Please reproduce every line of the rows below without changes, leaving the pictures out of your answer.

▸ Provided records:
::::

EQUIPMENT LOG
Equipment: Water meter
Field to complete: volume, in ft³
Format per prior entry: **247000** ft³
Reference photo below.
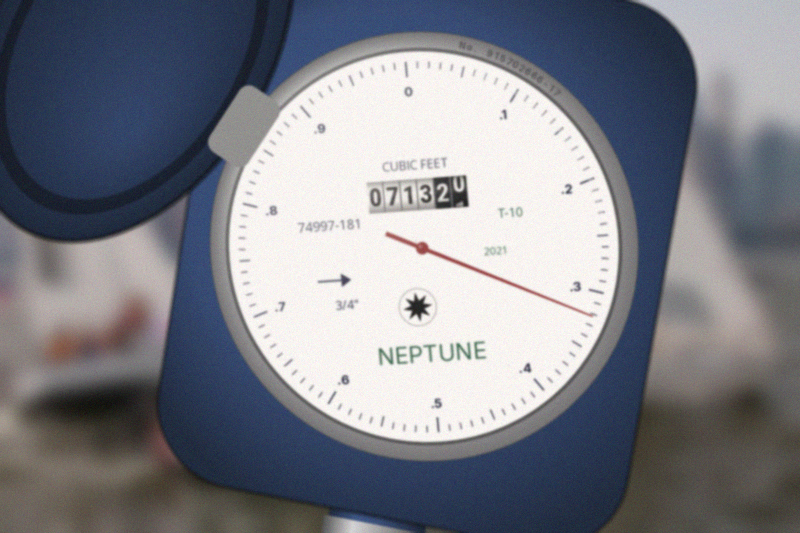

::::

▸ Answer below:
EQUIPMENT LOG
Equipment: Water meter
Field to complete: volume, in ft³
Format per prior entry: **247000** ft³
Reference photo below.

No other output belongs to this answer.